“Not Today” was the theme United States Air Force Major General Anthony W. Genatempo used in his presentation to eighth grade honors students at Carl Sandburg Middle School.
He was “just a kid from Old Bridge,” and now he is on the front line of nuclear deterrence and defense strategy.
Genatempo is the commander of the Air Force Nuclear Weapons Center, and Air Force program executive officer for Strategic Systems, at Kirtland Air Force Base in New Mexico.
Genatempo is a decorated officer, earning several major awards and decorations including the Distinguished Service Medal.
He is also an alumnus of Old Bridge Township Public Schools, having graduated from Madison Central High School in 1986.
Genatempo spoke to two groups on Dec. 10. He first spoke to the Old Bridge High School Air Force Junior ROTC students, who listened attentively in their crisp blue dress uniforms as the two-star major general detailed his responsibility to build, test, and deliver every ICBM, every cruise missile, and every nuclear-enabled weapon dropped from an aircraft in America’s arsenal.

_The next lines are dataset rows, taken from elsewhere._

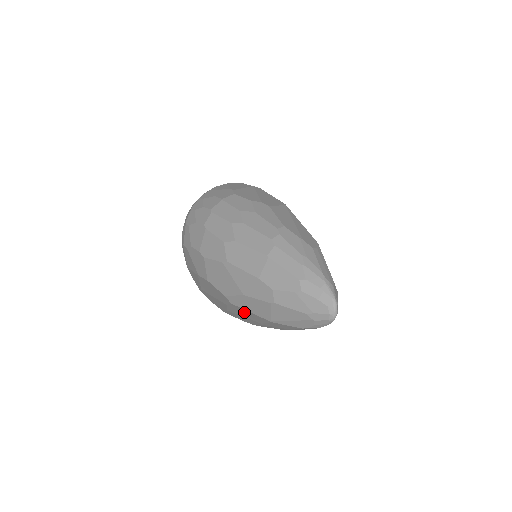
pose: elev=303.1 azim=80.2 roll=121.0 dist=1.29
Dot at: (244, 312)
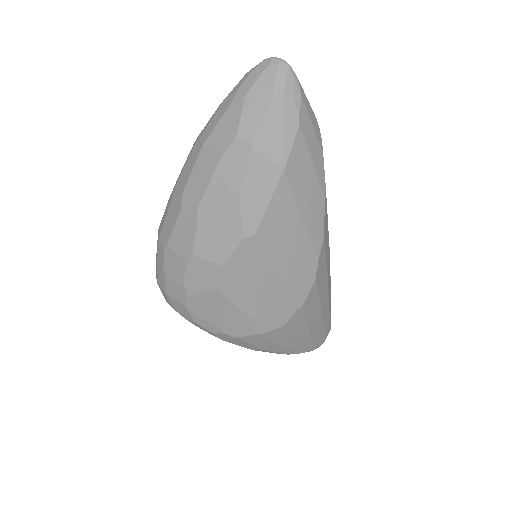
Dot at: (274, 226)
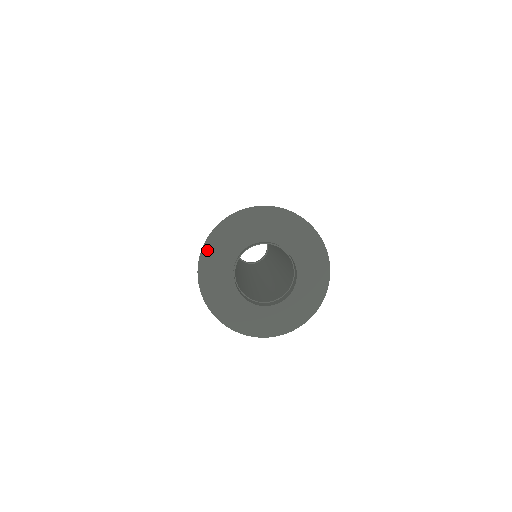
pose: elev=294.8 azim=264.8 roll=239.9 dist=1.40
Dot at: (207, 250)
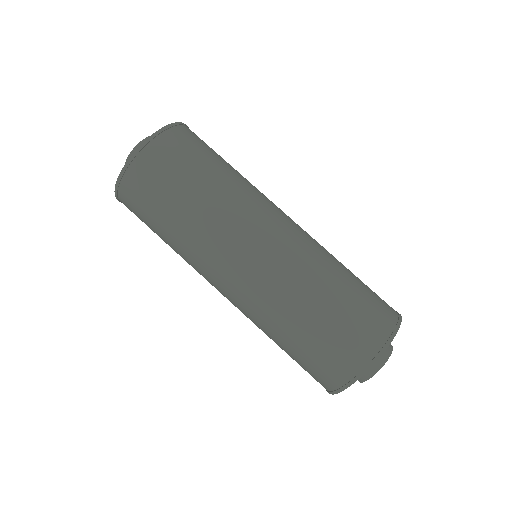
Dot at: occluded
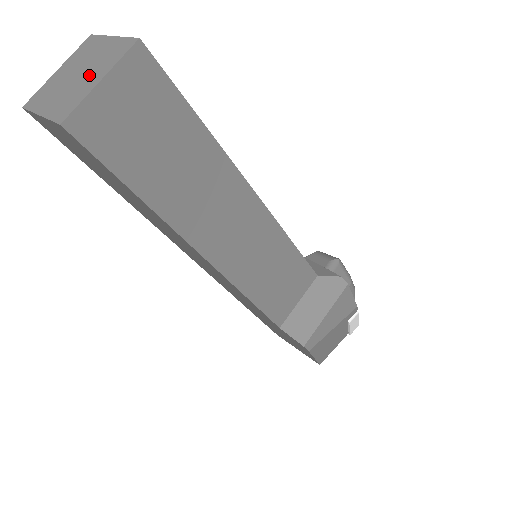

“It’s the most important job I’ll ever have in my entire life,” he told the students.
Genatempo explained how the U.S. uses nuclear weapons as a deterrent to prevent adversaries from using their nuclear weapons against the United States. He spoke about the challenges the United States faces today from adversaries such as Russia, China and North Korea. The United States stays on the cutting edge of nuclear capability and technology so that other nations, when deciding if today is the day they will attack the United States, come to the conclusion, every day, that it is “not today.”

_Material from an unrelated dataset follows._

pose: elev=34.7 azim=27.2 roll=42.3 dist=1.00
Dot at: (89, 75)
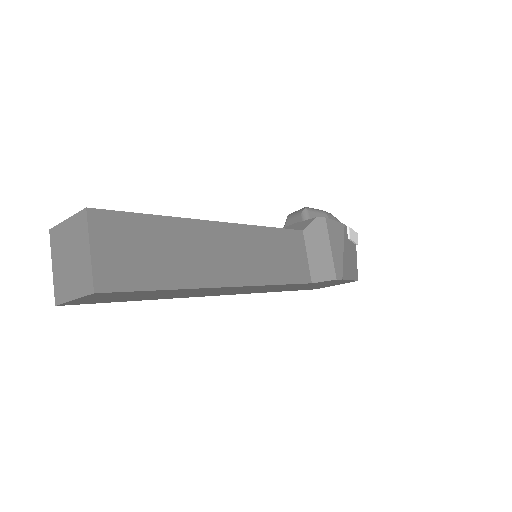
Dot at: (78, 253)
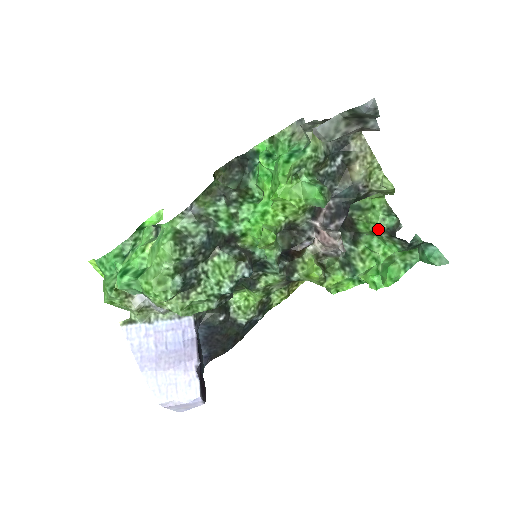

While Genatempo repeated his presentation to both the AFJORTC and Sandburg’s eighth graders, the program wasn’t totally nuclear. Genatempo is, after all, a man who once, “sat in those very seats in high school,” as he said.
Genatempo and Carl Sandburg Middle School Social Studies teacher Chris LoNigro, a longtime friend of Genatempo, and who put together the event, swapped stories about growing up together at Jonas Salk Middle School and Madison Central High School, with Genatempo even hinting that LoNigro was a little goofy back in school.
LoNigro, a popular teacher known for his energy and enthusiasm, admitted what Genatempo said was true, which generated chuckles from the audience.
Both Genatempo and LoNigro drove home the point that students could do anything they put their mind to. That they can get to their dream one day, but must be prepared to be flexible getting there.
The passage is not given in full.